Text segment:

__________________________________________________

Genworth Financial Inc.is exiting the variable annuities market.

Genworth Financial Inc. is exiting the variable annuities market.
The insurer said on Wednesday it will cease sales of retail and group variable annuities, and will also suspend sales of its linked benefit product — a combination annuity product with long-term care features.
Current contract holders won’t be affected by the change.
“With this decision, we have taken an additional step in advancing our specialist strategy to concentrate on the markets, customers and products where we have distinct leadership positions and strengths,” said chief executive Michael D. Fraizer in a statement.
Variable annuity sales have slipped in the last year at the insurer. Currently, Genworth is ranked 25th out of 37 insurers for new VA sales, according to Morningstar Inc. That’s down from 20th in 2009.
The carrier was never a tremendous player in variable annuities, noted Steven Schwartz, a life insurance analyst with Raymond James Financial Inc. “[In a year] they will sell one-fourth of what Prudential [Financial Inc.] and MetLife [Inc.] will do in a quarter,” he said, estimating some $700 million in VA sales for Genworth in 2010.
The insurer hasn’t been getting any demand for the annuity and long-term-care hybrid product from its agents, either, he added. “It doesn’t strike me as particularly surprising,” Mr. Schwartz said.
In 2010, Genworth shuttered five of its VA contracts: Personal Income Design, RetireReady Choice, RetireReady Extra, RetireReady Freedom and RetireReady Selections. Genworth’s ClearCourse group variable annuity is another product that will no longer be available.
Though the announcement was a surprise to advisers, they noted that they didn’t hear much from Genworth’s variable annuity wholesalers to begin with.
“When we talked to other advisers, nobody ever said ‘Wow, have you seen the latest Genworth product?’” said Jim Saulnier, an adviser at an eponymous firm. In the past, he recommended fixed annuities from Genworth to clients, but always turned to larger insurers for VA business. “Genworth never came out and taught me about them.”
Genworth said it will continue providing fixed annuities, life insurance, long-term-care insurance and wealth management. The insurer will also continue selling its hybrid life insurance and long-term-care product.
The carrier will concentrate on distributors that have been the strongest for growth, including the brokerage general agency channel, said Al Orendorff, spokesman for Genworth. The insurer expects to record a pre-tax charge of about $12 million in the first quarter for closing down its VA operation.
Currently, A.M. Best Co. rates Genworth an A. Genworth’s life insurance companies have an insurance financial strength rating of A2 at Moody’s Investors Service. Standard and Poor’s rated Genworth Life and Annuity Insurance Co.’s financial strength an A.
But memories of how the financial crisis affected Genworth’s ratings and share price — which had dropped below a dollar in 2008 and 2009 — remain fresh for some financial advisers.
“We were a little skeptical about their financial strength at one point,” said Steve Esposito, a financial adviser with Macro Consulting Group. “It’s always in our advisers’ thoughts.”
Genworth landed on the firm’s radar for its Clear Course group variable annuity, he noted. But typical of Genworth’s VA woes, no one at Macro has actually sold the product.

__________________________________________________

Data for analysis:
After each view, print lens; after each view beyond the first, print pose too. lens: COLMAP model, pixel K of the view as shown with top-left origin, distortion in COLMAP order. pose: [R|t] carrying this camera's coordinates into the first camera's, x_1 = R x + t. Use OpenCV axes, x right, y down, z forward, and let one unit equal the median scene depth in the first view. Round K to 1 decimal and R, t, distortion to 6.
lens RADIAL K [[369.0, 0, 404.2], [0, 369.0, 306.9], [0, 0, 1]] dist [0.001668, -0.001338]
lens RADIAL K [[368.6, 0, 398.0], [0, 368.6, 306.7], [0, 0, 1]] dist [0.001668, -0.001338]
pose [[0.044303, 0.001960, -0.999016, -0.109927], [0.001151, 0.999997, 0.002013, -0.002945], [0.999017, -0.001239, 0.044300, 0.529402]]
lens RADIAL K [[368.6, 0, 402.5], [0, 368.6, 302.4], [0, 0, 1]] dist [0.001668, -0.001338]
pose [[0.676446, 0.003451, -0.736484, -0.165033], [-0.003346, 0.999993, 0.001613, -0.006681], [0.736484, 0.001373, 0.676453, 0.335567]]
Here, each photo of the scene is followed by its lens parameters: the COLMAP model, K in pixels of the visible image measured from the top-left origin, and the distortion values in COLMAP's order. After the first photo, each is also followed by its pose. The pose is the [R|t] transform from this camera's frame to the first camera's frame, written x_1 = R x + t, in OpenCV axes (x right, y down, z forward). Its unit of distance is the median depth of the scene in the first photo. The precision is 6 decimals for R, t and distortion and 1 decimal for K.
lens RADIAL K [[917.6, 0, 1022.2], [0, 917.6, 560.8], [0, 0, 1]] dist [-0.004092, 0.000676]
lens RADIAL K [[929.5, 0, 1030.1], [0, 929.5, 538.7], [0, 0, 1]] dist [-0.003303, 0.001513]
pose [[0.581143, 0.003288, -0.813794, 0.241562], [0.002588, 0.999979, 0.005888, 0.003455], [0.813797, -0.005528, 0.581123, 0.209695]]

__________________________________________________

What to work on:
A. Could you output everything in the Genworth article from "Current contract holders" down to "in a statement.", copied word for word?
B. Does the Genworth article agree with each of these statements? (i) Current contract holders will be affected by the change. (ii) Morningstar ranks Genworth 25th out of 37 insurers for new VA sales. (iii) Genworth will stop selling its hybrid life insurance and long-term-care product. Answer yes or no for each, and quote the words from the article that decide it.
The records come from a separate source, unrelated to the Genworth article.

Answers to the problems:
A.
Current contract holders won’t be affected by the change.
“With this decision, we have taken an additional step in advancing our specialist strategy to concentrate on the markets, customers and products where we have distinct leadership positions and strengths,” said chief executive Michael D. Fraizer in a statement.

B.
(i) No: "Current contract holders won’t be affected by the change."
(ii) Yes: "Currently, Genworth is ranked 25th out of 37 insurers for new VA sales, according to Morningstar Inc."
(iii) No: "The insurer will also continue selling its hybrid life insurance and long-term-care product."